CLOVIS POINT: A distinctive, fluted, lanceolate (leaf-shaped) stone projectile point characteristic of the early Paleoindian period, c. 10,000– 9000 bc, and often found in association with mammoth bones. It is named for Clovis, New Mexico, where it was first found. The oncave-based projectile point has a longitudinal groove on each face running from the base to a point not more than halfway along the tool. The base of a Clovis point is concave and the edge of the base is usually blunted through grinding, probably to ensure that the thongs, attaching the point to the projectile, were not cut. It is assumed to have been a spear because of its size; the length of points varies from 7 to 12 cm (2–4 inches), and their widest width is 3–4 cm (1–1.5 inches). Clovis points and the artifacts associated with them (grouped together as the Llano complex) are among the earliest tools known from the New World and have been found over most of North America, with a few outliers as far south as Mexico and Panama. It is the earliest projectile point of the Big Game Hunting tradition of North America. From these points came the later, more sophisticated points, such as the Folsom. [Clovis projectile point, Clovis spear point]
9 Nisan 2015 Perşembe
CLEAVER: A heavy, large core or flake tool of the Paleolithic period, typically having a wide, straight cutting edge at one end, like a modern axhead. Technologically it is related to the hand ax, and is often found as a component of Acheulian (especially Upper Acheulian) hand-ax industries. The sharp transverse cutting edge was almost always notched by use but never sharpened. Along with bifacial tools, it was one of the main instruments of Homo erectus. It is found mainly in Africa, where much of the flake surface is left unretouched. The axlike knife was used from the Middle Pleistocene era to cut through animal bone and meat.

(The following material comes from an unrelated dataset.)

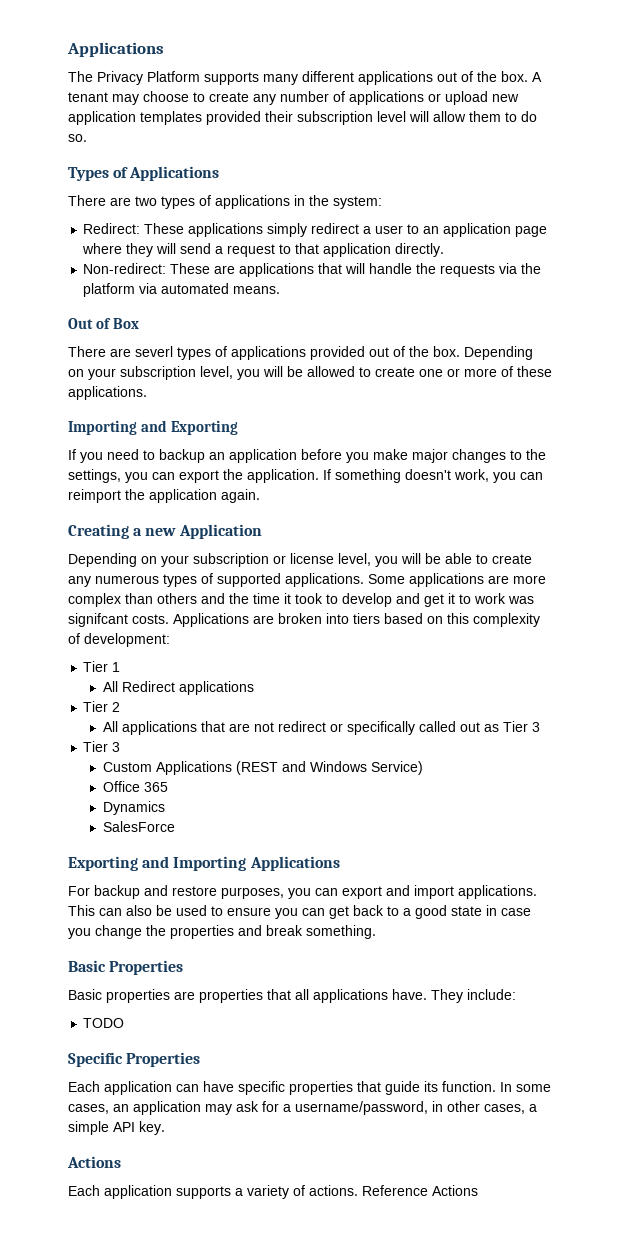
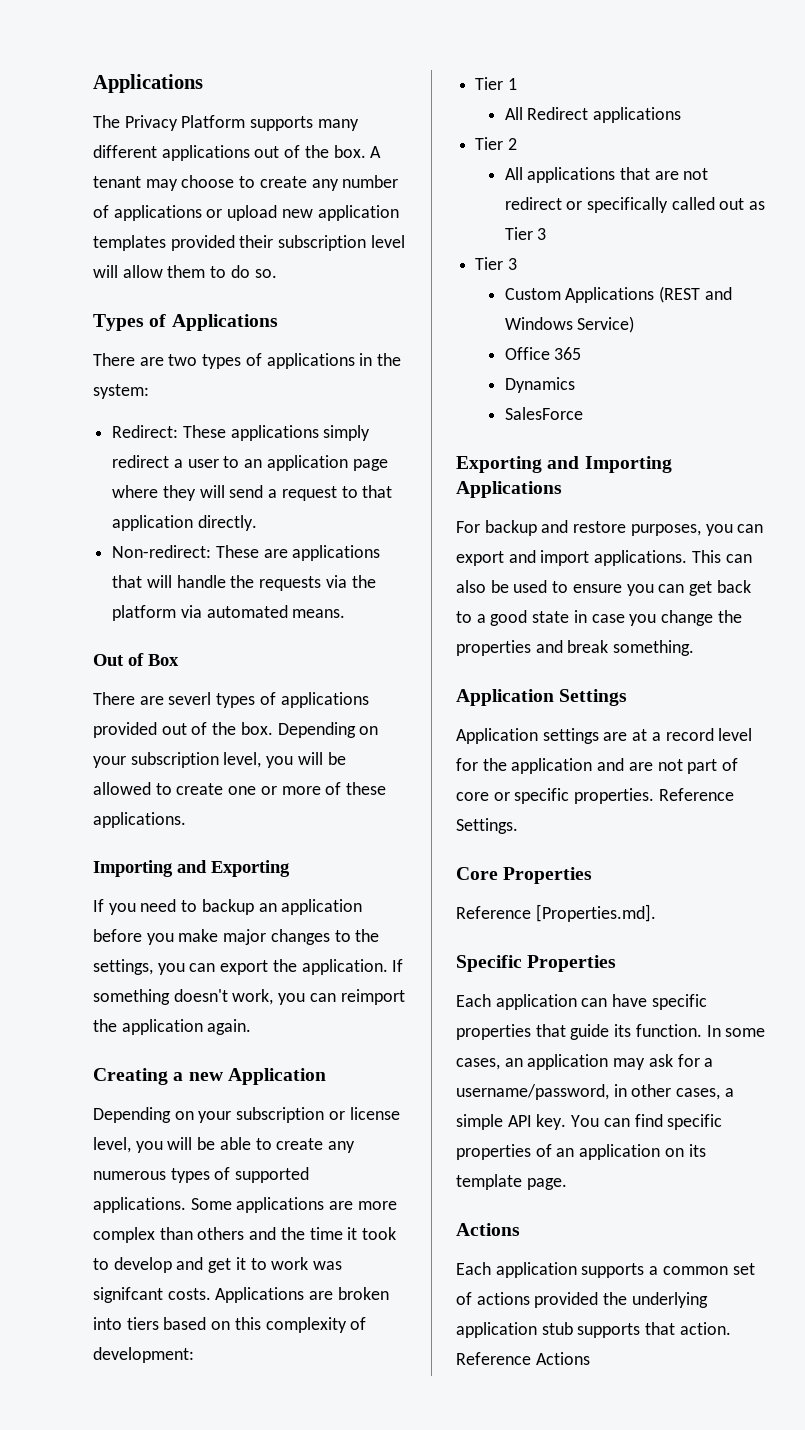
[68,960,184,975] [68,989,516,1003] [83,1018,125,1028] Basic Properties // Basic properties are properties that all applications have. They include: // TODO -> [456,689,628,706] [456,728,753,744] [456,758,739,774] [456,788,734,804] [456,818,518,834] [456,867,593,884] [456,904,656,922] Application Settings // Application settings are at a record level for the application and are not part of core or specific properties. Reference Settings. // Core Properties // Reference [Properties.md].
(165, 1128) none -> [571,1114,723,1130] [456,1144,706,1160] [456,1174,567,1190] You can find specific properties of an application on its template page.
[247,1185,358,1199] variety of actions. -> [662,1263,755,1275] [456,1292,708,1308] [456,1322,731,1338] common set of actions provided the underlying application stub supports that action.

CLAY TABLET: The main writing material used by the scribes of early civilizations. Signs were impressed or inscribed on the soft clay, which was then dried in the sun. The ancient Sumerians, Babylonians, Assyrians, and Hittites wrote on tablets made from water-cleaned clay. A common form was a thin quadrilateral tile about 12.5 cm (5 inches) long which, while still wet, was inscribed by a stylus with cuneiform characters. By writing on the surface in small characters, a scribe could copy a substantial text on to a single tablet. For longer texts, several tablets were used and then linked by numbers or catchwords. Book production on clay tablets probably continued for 2000 years in Mesopotamia and Asia Minor. Either dried in the sun or baked in a kiln, clay tablets were almost indestructible. The latter process was used for texts of special value, legal codes, royal annals, and epics to ensure greater preservation. Buried for thousands of years in the mounds of forgotten cities, they have been removed intact or almost so in modern archaeological excavations. The number of clay tablets recovered is nearly half a million, but there are constantly new finds.